RMS Launches Eastern U.S. and Canada Earthquake Model

June 8, 2006

Risk Management Solutions (RMS), Newark, Calif., has updated its U.S. and Canada Earthquake models.

“Earthquakes east of the Rockies are less common than in the tectonically active West, but can be more severe due to the slower attenuation of ground motion and less seismically-resistant building stock,” said Don Windeler, earthquake practice lead at RMS. “Our revised U.S. and Canada Earthquake models provide users with powerful tools for both underwriting and portfolio management in these regions.”

RMS updated the source modeling for these rare events by using the current national seismic hazard maps from the U.S. Geological Survey and the Geological Survey of Canada, as well as new research into the behavior of key areas driving the risk to insured portfolios. The treatment of the largest earthquakes in the New Madrid seismic zone, for example, includes stochastic events incorporating variability in geometry, ground motion, magnitude estimates, and single or multi-event occurrence.

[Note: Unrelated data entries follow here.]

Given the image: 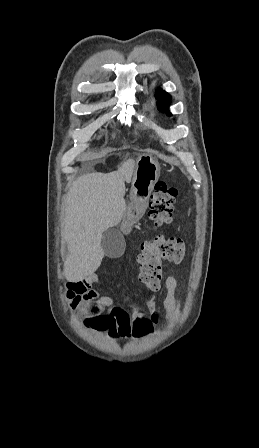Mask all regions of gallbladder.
<instances>
[{"label":"gallbladder","instance_id":"1","mask_svg":"<svg viewBox=\"0 0 259 448\" xmlns=\"http://www.w3.org/2000/svg\"><path fill=\"white\" fill-rule=\"evenodd\" d=\"M101 246L105 256H108V258H120L124 254V238L114 228H110L103 234Z\"/></svg>","mask_w":259,"mask_h":448}]
</instances>
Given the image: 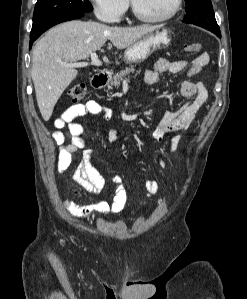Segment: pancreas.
Returning <instances> with one entry per match:
<instances>
[{
    "instance_id": "pancreas-1",
    "label": "pancreas",
    "mask_w": 247,
    "mask_h": 299,
    "mask_svg": "<svg viewBox=\"0 0 247 299\" xmlns=\"http://www.w3.org/2000/svg\"><path fill=\"white\" fill-rule=\"evenodd\" d=\"M131 72H134L133 66L126 67V69L120 71L119 73H116L113 76V79L110 81V86L118 87L120 85L121 81H123V79L126 76H128Z\"/></svg>"
}]
</instances>
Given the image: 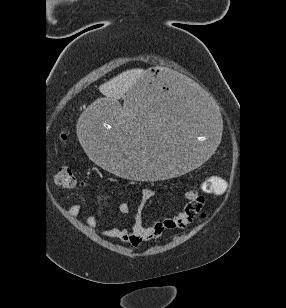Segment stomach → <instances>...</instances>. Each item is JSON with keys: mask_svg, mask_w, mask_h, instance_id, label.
<instances>
[{"mask_svg": "<svg viewBox=\"0 0 286 308\" xmlns=\"http://www.w3.org/2000/svg\"><path fill=\"white\" fill-rule=\"evenodd\" d=\"M125 101L122 109L116 97H92V109L80 110L79 142L104 171L127 182H167L213 159L222 113L169 69L145 71Z\"/></svg>", "mask_w": 286, "mask_h": 308, "instance_id": "1", "label": "stomach"}]
</instances>
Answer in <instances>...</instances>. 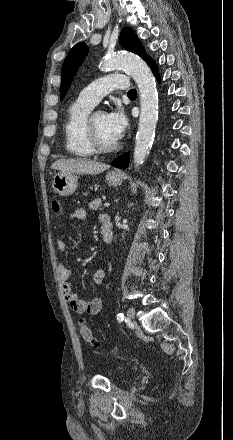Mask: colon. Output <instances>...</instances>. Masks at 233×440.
Listing matches in <instances>:
<instances>
[{"label":"colon","mask_w":233,"mask_h":440,"mask_svg":"<svg viewBox=\"0 0 233 440\" xmlns=\"http://www.w3.org/2000/svg\"><path fill=\"white\" fill-rule=\"evenodd\" d=\"M51 208L55 215H61L63 212L62 205L59 200L54 199L51 202ZM80 333L86 344L90 347H98L99 342L95 339L92 331L88 327L87 323L84 320L79 321ZM115 355L118 354V351L114 352Z\"/></svg>","instance_id":"colon-1"}]
</instances>
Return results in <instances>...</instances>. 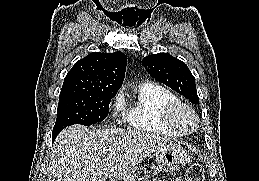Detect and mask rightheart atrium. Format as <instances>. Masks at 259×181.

Another key advancement involves the extension of RMS’ spectral response-based vulnerability modeling from the western earthquake regions to the eastern regions, providing a consistent analytical framework for risk quantification across the U.S. and Canada. That approach captures the variations in spectral frequency content with magnitude, distance, and site conditions, and analyzes the ways that they interact with buildings of different heights and materials. The ground motions from earthquakes in the eastern U.S. and eastern Canada have greater high-frequency content than events in the west, an important characteristic in capturing the risk profile for low-rise structures in this region, RMS said.

Using the new U.S. Earthquake Model and insured exposure as of 2006, RMS estimates that the states east of the Rockies comprise 20 percent of the average annual loss from earthquakes in the United States. A majority of that 20 percent comes from the five states surrounding the New Madrid seismic zone (Missouri, Illinois, Tennessee, Kentucky, and Arkansas). RMS estimates that a magnitude 7.7 New Madrid earthquake, similar to the one that occurred in December of 1811, would result in more than $60 billion in insured losses today.